Bisher gibt es bei der HSB wenig Technik zur Sicherung der Zugfahrten.

Die Bestimmungen der Fahrdienstvorschrift für NE-Bahnen (Vereinfachter Nebenbahndienst) erlauben Zufahrten auch ohne aufwendige Sicherungstechnik durchzuführen.
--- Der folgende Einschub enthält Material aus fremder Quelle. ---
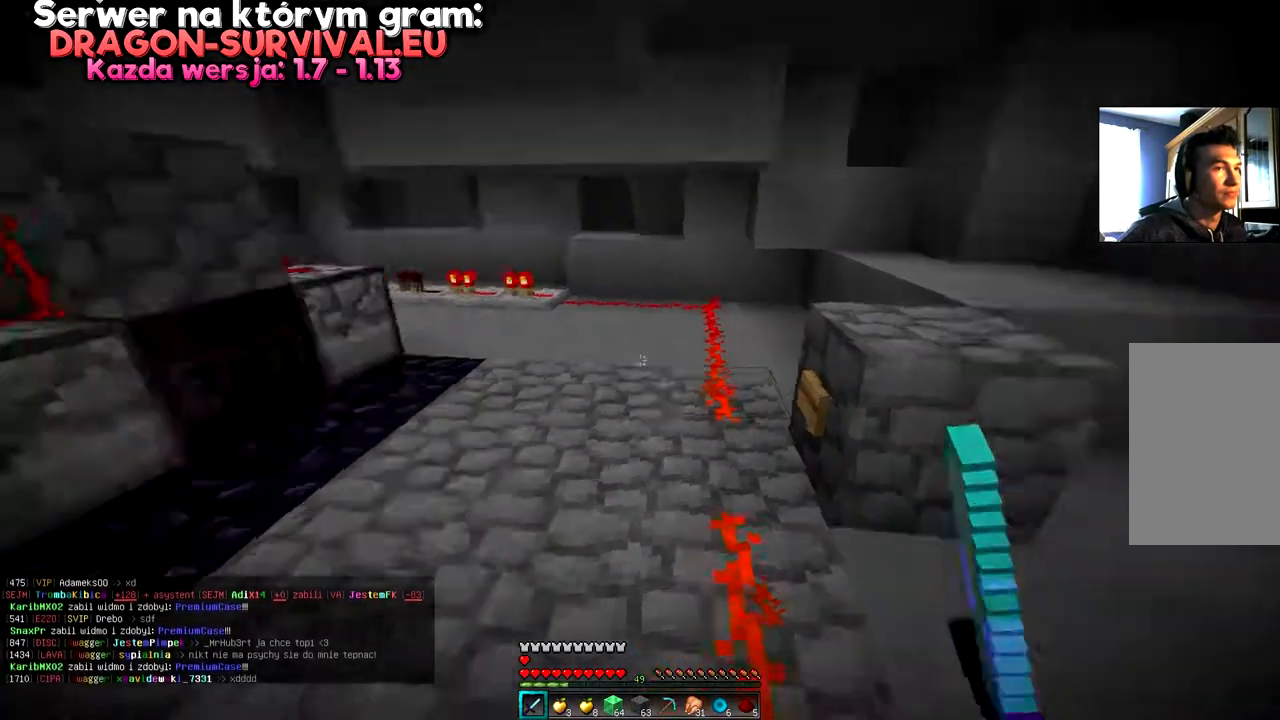
{"keys": [], "mouse": [], "events": [[167, "a", "down"], [183, "w", "down"], [283, "a", "up"], [283, "w", "up"], [333, "a", "down"], [383, "w", "down"], [434, "a", "up"], [500, "w", "up"]]}
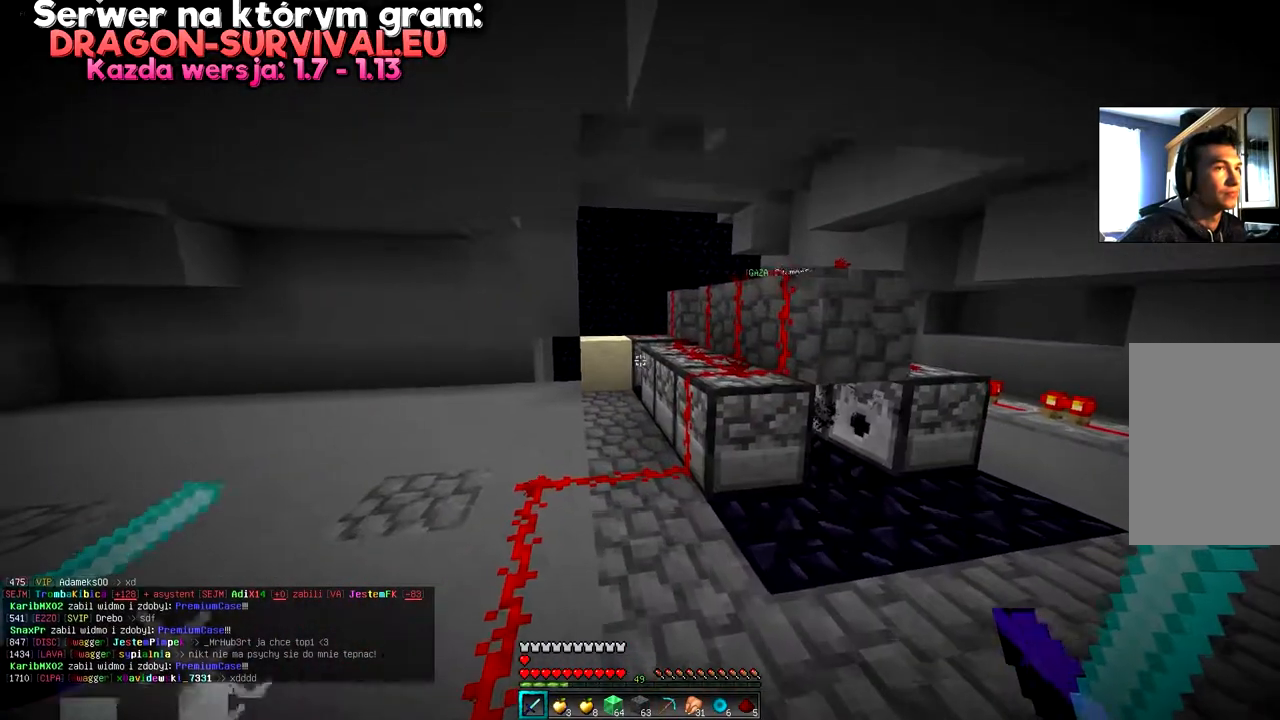
{"keys": [], "mouse": [], "events": [[34, "w", "down"], [217, "space", "down"], [351, "space", "up"], [351, "w", "up"]]}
Streckenblock ist auf der Harzquerbahn nicht vorhanden, Zugfahrten werden im Zugleitbetrieb durchgeführt. Die Streckenabschnitte sind in 3 Zugleitbereiche unterteilt, von denen aus der gesamte Zugverkehr durch je einen Zugleiter geregelt wird. Die Zugleiter haben ihren Arbeitsplatz in Wernigerode – Westerntor, Nordhausen und Alexisbad. Der Zugleiter Westerntor regelt beispielsweise den Zugverkehr von Westerntor bis einschließlich Benneckenstein sowie die Strecke Drei-Annen-Hohne – Brocken.

Ein wesentlicher Vorteil des Vereinfachten Nebenbahndienstes gegenüber „herkömmlichen“ Betriebsweisen ist der minimale Personalbedarf.

Zugleitbetrieb:

Der Zugleiter regelt auf den ihm zugeteilten Strecken den gesamten Zugverkehr. Alle fahrdienstlich relevanten Meldungen werden ausschließlich über Funk zwischen den Triebfahrzeugführern und dem Zugleiter vereinbart.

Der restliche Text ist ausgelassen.